Donoghoe Mark W, Gebski Val
University of Sydney, NHMRC Clinical Trials Centre, Sydney, 2006, NSW, Australia.
BMC Med Res Methodol. 2017 Apr 4;17(1):52. doi: 10.1186/s12874-017-0327-3.
The analysis of time-to-event data can be complicated by competing risks, which are events that alter the probability of, or completely preclude the occurrence of an event of interest. This is distinct from censoring, which merely prevents us from observing the time at which the event of interest occurs. However, the censoring distribution plays a vital role in the proportional subdistribution hazards model, a commonly used method for regression analysis of time-to-event data in the presence of competing risks.

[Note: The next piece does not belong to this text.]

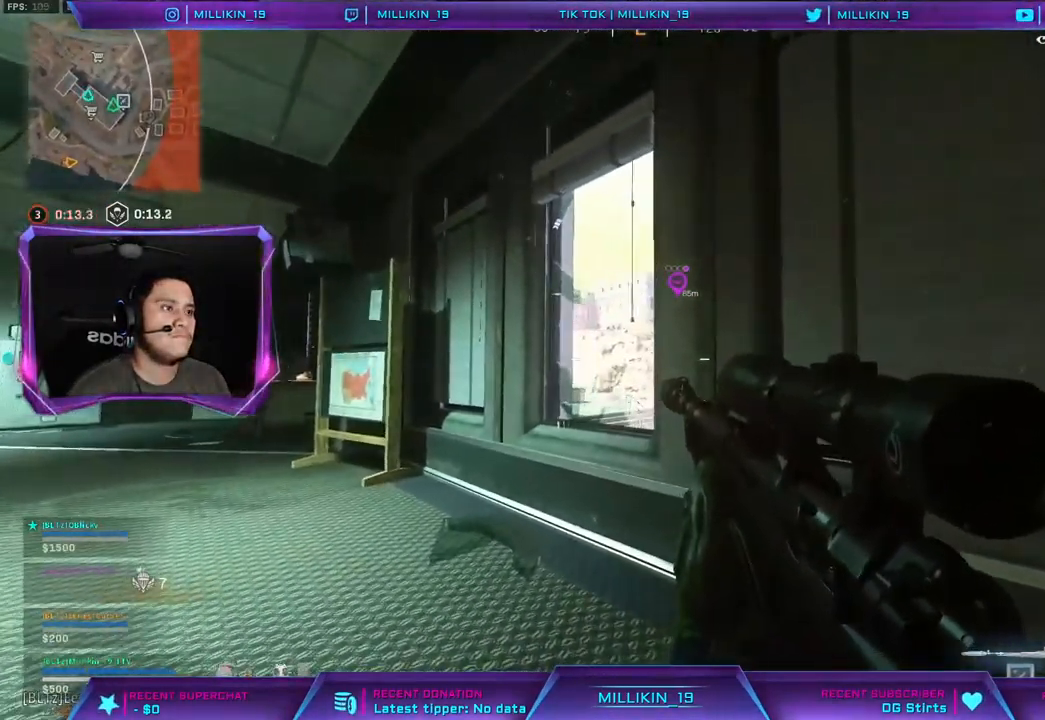
{"dt_ms": 500, "buttons": [], "left_stick": "up-left", "right_stick": "center", "events": [[17, "left_stick", "up"], [417, "left_stick", "up-left"]]}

We present the equations that underlie the proportional subdistribution hazards model to highlight the way in which the censoring distribution is included in its estimation via risk set weights. By simulating competing risk data under a proportional subdistribution hazards model with different patterns of censoring, we examine the properties of the estimates from such a model when the censoring distribution is misspecified. We use an example from stem cell transplantation in multiple myeloma to illustrate the issue in real data.
Models that correctly specified the censoring distribution performed better than those that did not, giving lower bias and variance in the estimate of the subdistribution hazard ratio. In particular, when the covariate of interest does not affect the censoring distribution but is used in calculating risk set weights, estimates from the model based on these weights may not reflect the correct likelihood structure and therefore may have suboptimal performance.
The estimation of the censoring distribution can affect the accuracy and conclusions of a competing risks analysis, so it is important that this issue is considered carefully when analysing time-to-event data in the presence of competing risks.
事件发生时间数据的分析可能会因竞争风险而变得复杂,竞争风险是指那些改变感兴趣事件发生概率或完全排除其发生可能性的事件。这与删失不同,删失仅仅使我们无法观察到感兴趣事件发生的时间。然而,删失分布在比例子分布风险模型中起着至关重要的作用,该模型是在存在竞争风险的情况下对事件发生时间数据进行回归分析的常用方法。
我们给出了比例子分布风险模型所基于的方程,以突出通过风险集权重将删失分布纳入其估计的方式。通过在具有不同删失模式的比例子分布风险模型下模拟竞争风险数据,我们研究了删失分布指定错误时该模型估计量的性质。我们用多发性骨髓瘤干细胞移植的一个例子来说明实际数据中的这个问题。
正确指定删失分布的模型比未正确指定的模型表现更好,在子分布风险比的估计中偏差和方差更低。特别是,当感兴趣的协变量不影响删失分布但用于计算风险集权重时,基于这些权重的模型估计可能无法反映正确的似然结构,因此可能具有次优性能。
删失分布的估计会影响竞争风险分析的准确性和结论,所以在存在竞争风险的情况下分析事件发生时间数据时,仔细考虑这个问题很重要。